Some would call our approach to education, or lack thereof, “unschooling.” Others, those who see unschooling as a pure, clearly defined approach, would call us out for using that term since we register our kids in a Distributed Learning program run by our local school board. We try not to categorize what we do. We’re simply living our lives and trying to help our children follow their ever-changing dreams. It bothers me that people have to fight about terminology, and it amuses me when people become dogmatic about being anti-dogmatic (e.g. those who become territorial about a word like “unschooling”).

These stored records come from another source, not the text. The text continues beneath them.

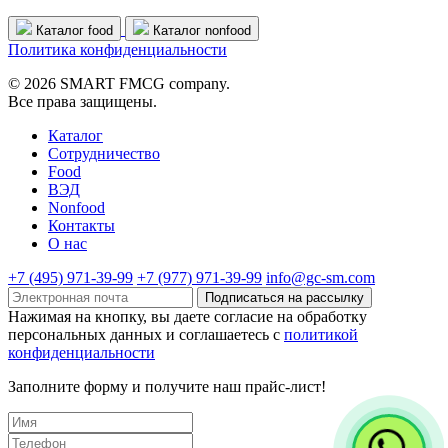
Каталог food
Каталог nonfood
Политика конфиденциальности
© 2026 SMART FMCG company.
Все права защищены.
Каталог
Cотрудничество
Food
ВЭД
Nonfood
Контакты
О нас
+7 (495) 971-39-99
+7 (977) 971-39-99
info@gc-sm.com
Подписаться на рассылку
Нажимая на кнопку, вы даете согласие на обработку
персональных данных и соглашаетесь c
политикой
конфиденциальности
Заполните форму и получите наш прайс-лист!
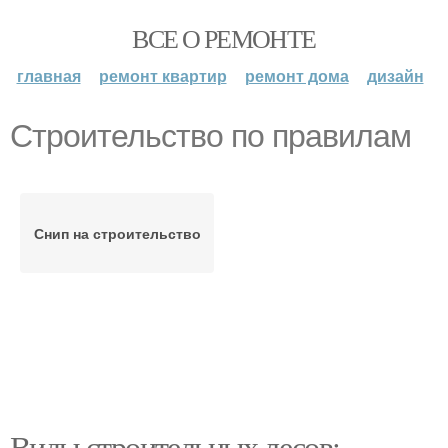
ВСЕ О РЕМОНТЕ
главная
ремонт квартир
ремонт дома
дизайн
Строительство по правилам
Снип на строительство
Виды строительных лесов:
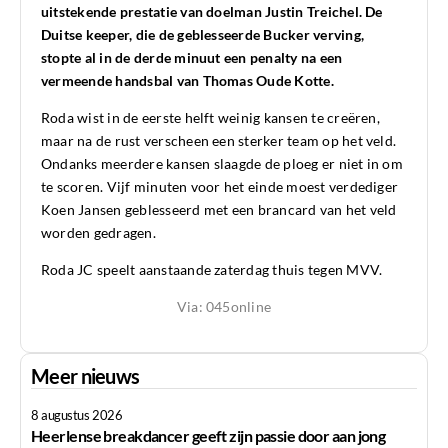
uitstekende prestatie van doelman Justin Treichel. De
Duitse keeper, die de geblesseerde Bucker verving,
stopte al in de derde minuut een penalty na een
vermeende handsbal van Thomas Oude Kotte.
Roda wist in de eerste helft weinig kansen te creëren,
maar na de rust verscheen een sterker team op het veld.
Ondanks meerdere kansen slaagde de ploeg er niet in om
te scoren. Vijf minuten voor het einde moest verdediger
Koen Jansen geblesseerd met een brancard van het veld
worden gedragen.
Roda JC speelt aanstaande zaterdag thuis tegen MVV.
Via: 045online
Meer nieuws
8 augustus 2026
Heerlense breakdancer geeft zijn passie door aan jong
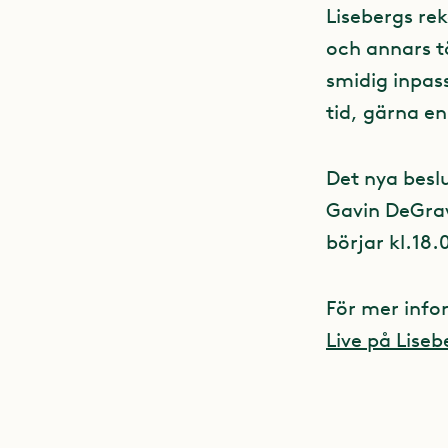
Lisebergs re
och annars t
smidig inpass
tid, gärna e
Det nya beslu
Gavin DeGraw
börjar kl.18.
För mer info
Live på Lise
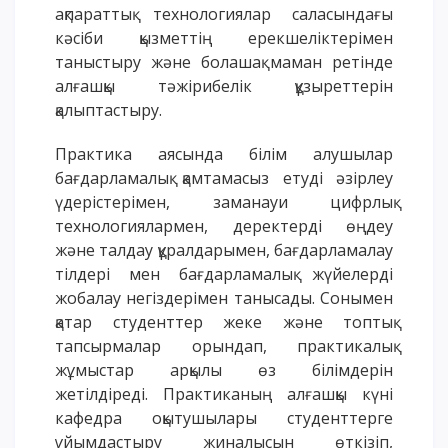
ақпараттық технологиялар саласындағы
ОҚУ АҚЫСЫН ТӨЛЕУ
кәсіби қызметтің ерекшеліктерімен
таныстыру және болашақ маман ретінде
алғашқы тәжірибелік құзыреттерін
қалыптастыру.
Практика аясында білім алушылар
бағдарламалық қамтамасыз етуді әзірлеу
үдерістерімен, заманауи цифрлық
технологиялармен, деректерді өңдеу
және талдау құралдарымен, бағдарламалау
тілдері мен бағдарламалық жүйелерді
жобалау негіздерімен танысады. Сонымен
қатар студенттер жеке және топтық
тапсырмалар орындап, практикалық
жұмыстар арқылы өз білімдерін
жетілдіреді. Практиканың алғашқы күні
кафедра оқытушылары студенттерге
ұйымдастыру жиналысын өткізіп,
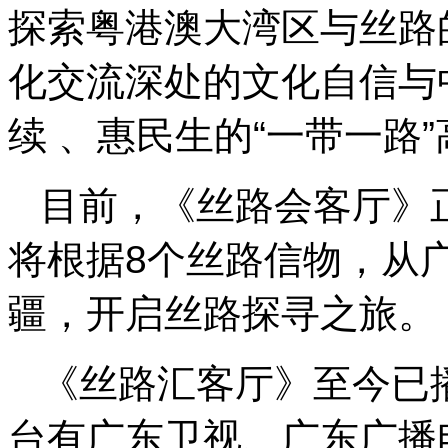
探索粤港澳大湾区与丝路
化交流深处的文化自信与
续 、惠民生的“一带一路
目前，《丝路会客厅》
将根据8个丝路信物，从
疆，开启丝路探寻之旅。
《丝路汇客厅》至今已
台有广东卫视、广东广播电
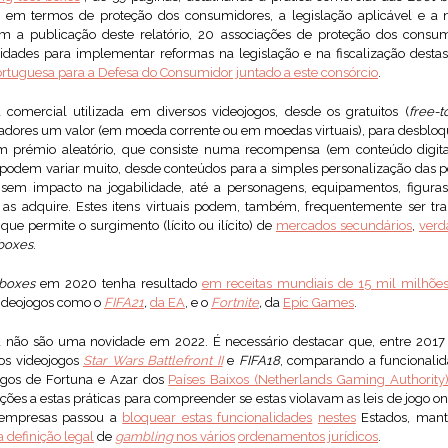
 em termos de proteção dos consumidores, a legislação aplicável e a 
 a publicação deste relatório, 20 associações de proteção dos consu
dades para implementar reformas na legislação e na fiscalização destas 
rtuguesa para a Defesa do Consumidor juntado a este consórcio
.
comercial utilizada em diversos videojogos, desde os gratuitos (
free-t
izadores um valor (em moeda corrente ou em moedas virtuais), para desbloqu
um prémio aleatório, que consiste numa recompensa (em conteúdo digita
as podem variar muito, desde conteúdos para a simples personalização da
sem impacto na jogabilidade, até a personagens, equipamentos, figura
as adquire. Estes itens virtuais podem, também, frequentemente ser tra
 que permite o surgimento (lícito ou ilícito) de
mercados secundários
,
verd
 boxes
.
 boxes
em 2020 tenha resultado
em receitas mundiais de 15 mil milhões
ideojogos como o
FIFA21
,
da EA
, e o
Fortnite
,
da
Epic Games
.
 não são uma novidade em 2022. É necessário destacar que, entre 2017
os videojogos
Star Wars Battlefront II
e
FIFA18
, comparando a funcionali
ogos de Fortuna e Azar dos
Países Baixos (Netherlands Gaming Authority)
ões a estas práticas para compreender se estas violavam as leis de jogo on
 empresas passou a
bloquear estas funcionalidades
nestes
Estados, mante
a definição legal
de
gambling
nos vários
ordenamentos jurídicos
.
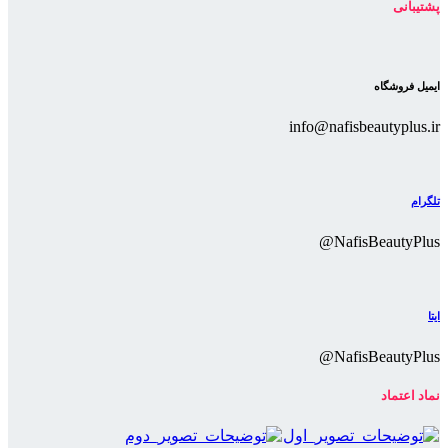
پشتیبانی
ایمیل فروشگاه
info@nafisbeautyplus.ir
تلگرام
NafisBeautyPlus@
ایتا
NafisBeautyPlus@
نماد اعتماد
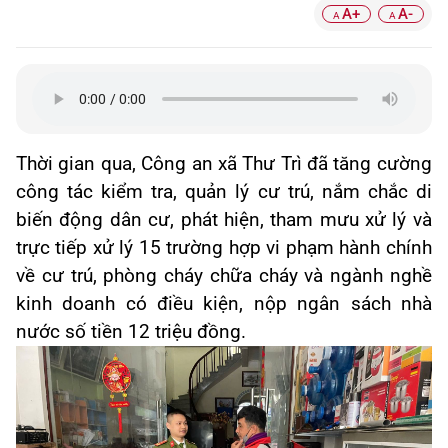
A+
A-
A
A
Thời gian qua, Công an xã Thư Trì đã tăng cường
công tác kiểm tra, quản lý cư trú, nắm chắc di
biến động dân cư, phát hiện, tham mưu xử lý và
trực tiếp xử lý 15 trường hợp vi phạm hành chính
về cư trú, phòng cháy chữa cháy và ngành nghề
kinh doanh có điều kiện, nộp ngân sách nhà
nước số tiền 12 triệu đồng.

When asked about our approach to education, I usually tell people that we homeschool our kids. It’s easier than explaining the seemingly random busyness of our lives, and the way in which our children absorb information that matters to them despite our lack of curriculum. I believe that most people, when they hear the term “homeschool,” envision mornings spent at the kitchen table teaching the three R’s (Reading, Writing and… huh?!). While I respect that many of our friends actually do this, it isn’t how the Clan Cameron rolls. Sure, as the kids get older we may add more structure… and we do keep an eye on long-term goals… but we’re in no rush to push credentials over natural learning.

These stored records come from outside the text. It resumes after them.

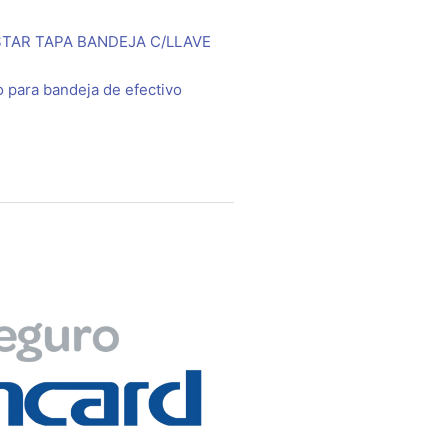
TAR TAPA BANDEJA C/LLAVE
 para bandeja de efectivo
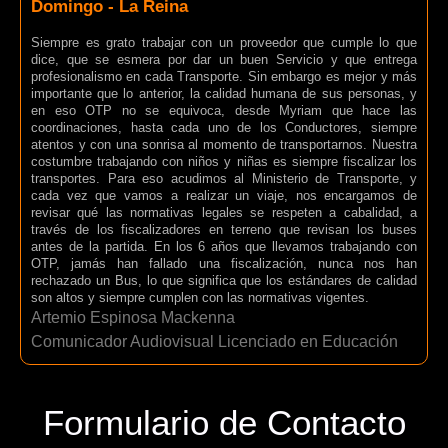
Domingo - La Reina
Siempre es grato trabajar con un proveedor que cumple lo que
dice, que se esmera por dar un buen Servicio y que entrega
profesionalismo en cada Transporte. Sin embargo es mejor y más
importante que lo anterior, la calidad humana de sus personas, y
en eso OTP no se equivoca, desde Myriam que hace las
coordinaciones, hasta cada uno de los Conductores, siempre
atentos y con una sonrisa al momento de transportarnos. Nuestra
costumbre trabajando con niños y niñas es siempre fiscalizar los
transportes. Para eso acudimos al Ministerio de Transporte, y
cada vez que vamos a realizar un viaje, nos encargamos de
revisar qué las normativas legales se respeten a cabalidad, a
través de los fiscalizadores en terreno que revisan los buses
antes de la partida. En los 6 años que llevamos trabajando con
OTP, jamás han fallado una fiscalización, nunca nos han
rechazado un Bus, lo que significa que los estándares de calidad
son altos y siempre cumplen con las normativas vigentes.
Artemio Espinosa Mackenna
Comunicador Audiovisual Licenciado en Educación
Formulario de Contacto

Education has its place. I wouldn’t want to have an operation without knowing that my surgeon had received plenty of formal education about cutting people open and removing parts. But for the most part, I now believe that school is overrated. While there are many fantastic educators wanting to teach, and even more young minds yearning to learn, the system itself — like most other institutions — has outgrown itself. Too many kids fall through the cracks, and too may teachers become burned out. I have come to see formal education, at least at the primary level, as a great equalizer: it can bring people up to a certain level of knowledge (which is a good thing in many cases, especially where segments of a population have historically been deprived of knowledge); but it can also pull people down, with its focus on “filling in gaps” rather than “following strengths.”
No post about homeschooling would be complete without mention of “socialization.” While many of my homeschooling/unschooling friends say it is a non-issue, I don’t entirely agree. At least in our situation, with our somewhat nomadic lifestyle, it is challenging to ensure that Iris and Simon have other kids to play with and sufficient opportunities to grow outside of the shadow we cast. But it’s not like we are raising mushrooms (left in the dark and covered in you-know-what). We do our best to seek out other kids, and we often spend extended periods of time in the company of other families, where kids are immersed in play for days on end, forced to sort out their differences and find common ground.
I’m sure my attitude toward education will evolve as my children do. But for now, I’m quite happy to be the parent of two kids whose form of education remains undefined. Forget terms like “homeschool” or “unschool.” I’d prefer to call it “living.”